DATA TO PROCESS Start Marker

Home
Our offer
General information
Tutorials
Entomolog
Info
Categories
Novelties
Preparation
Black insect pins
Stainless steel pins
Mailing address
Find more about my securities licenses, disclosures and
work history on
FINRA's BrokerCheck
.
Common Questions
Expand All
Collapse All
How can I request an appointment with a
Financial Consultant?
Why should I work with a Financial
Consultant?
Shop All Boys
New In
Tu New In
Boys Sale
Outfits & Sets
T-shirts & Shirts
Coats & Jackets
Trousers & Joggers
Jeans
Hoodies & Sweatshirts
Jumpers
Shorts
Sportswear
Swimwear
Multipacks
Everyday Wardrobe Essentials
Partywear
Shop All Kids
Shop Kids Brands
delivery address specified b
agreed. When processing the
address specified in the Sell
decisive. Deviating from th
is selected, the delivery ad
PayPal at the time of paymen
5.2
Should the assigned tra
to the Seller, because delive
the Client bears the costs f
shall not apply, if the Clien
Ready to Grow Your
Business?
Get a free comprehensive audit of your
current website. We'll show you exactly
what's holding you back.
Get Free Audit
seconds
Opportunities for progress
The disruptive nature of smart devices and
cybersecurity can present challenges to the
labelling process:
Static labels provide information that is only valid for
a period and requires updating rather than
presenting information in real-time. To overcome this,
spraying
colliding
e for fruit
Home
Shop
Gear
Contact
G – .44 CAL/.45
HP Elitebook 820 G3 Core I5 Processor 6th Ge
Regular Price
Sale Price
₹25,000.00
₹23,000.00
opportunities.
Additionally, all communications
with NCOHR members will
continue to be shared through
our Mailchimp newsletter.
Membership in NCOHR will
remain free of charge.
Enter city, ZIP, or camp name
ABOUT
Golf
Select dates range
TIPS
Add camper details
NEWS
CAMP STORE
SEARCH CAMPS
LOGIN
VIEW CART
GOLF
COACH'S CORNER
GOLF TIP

DATA TO PROCESS End Marker

## TASK INSTRUCTIONS
Reproduce every line of the data above word for word, keeping the original order and line breaks.

## RESULT
Home
Our offer
General information
Tutorials
Entomolog
Info
Categories
Novelties
Preparation
Black insect pins
Stainless steel pins
Mailing address
Find more about my securities licenses, disclosures and
work history on
FINRA's BrokerCheck
.
Common Questions
Expand All
Collapse All
How can I request an appointment with a
Financial Consultant?
Why should I work with a Financial
Consultant?
Shop All Boys
New In
Tu New In
Boys Sale
Outfits & Sets
T-shirts & Shirts
Coats & Jackets
Trousers & Joggers
Jeans
Hoodies & Sweatshirts
Jumpers
Shorts
Sportswear
Swimwear
Multipacks
Everyday Wardrobe Essentials
Partywear
Shop All Kids
Shop Kids Brands
delivery address specified b
agreed. When processing the
address specified in the Sell
decisive. Deviating from th
is selected, the delivery ad
PayPal at the time of paymen
5.2
Should the assigned tra
to the Seller, because delive
the Client bears the costs f
shall not apply, if the Clien
Ready to Grow Your
Business?
Get a free comprehensive audit of your
current website. We'll show you exactly
what's holding you back.
Get Free Audit
seconds
Opportunities for progress
The disruptive nature of smart devices and
cybersecurity can present challenges to the
labelling process:
Static labels provide information that is only valid for
a period and requires updating rather than
presenting information in real-time. To overcome this,
spraying
colliding
e for fruit
Home
Shop
Gear
Contact
G – .44 CAL/.45
HP Elitebook 820 G3 Core I5 Processor 6th Ge
Regular Price
Sale Price
₹25,000.00
₹23,000.00
opportunities.
Additionally, all communications
with NCOHR members will
continue to be shared through
our Mailchimp newsletter.
Membership in NCOHR will
remain free of charge.
Enter city, ZIP, or camp name
ABOUT
Golf
Select dates range
TIPS
Add camper details
NEWS
CAMP STORE
SEARCH CAMPS
LOGIN
VIEW CART
GOLF
COACH'S CORNER
GOLF TIP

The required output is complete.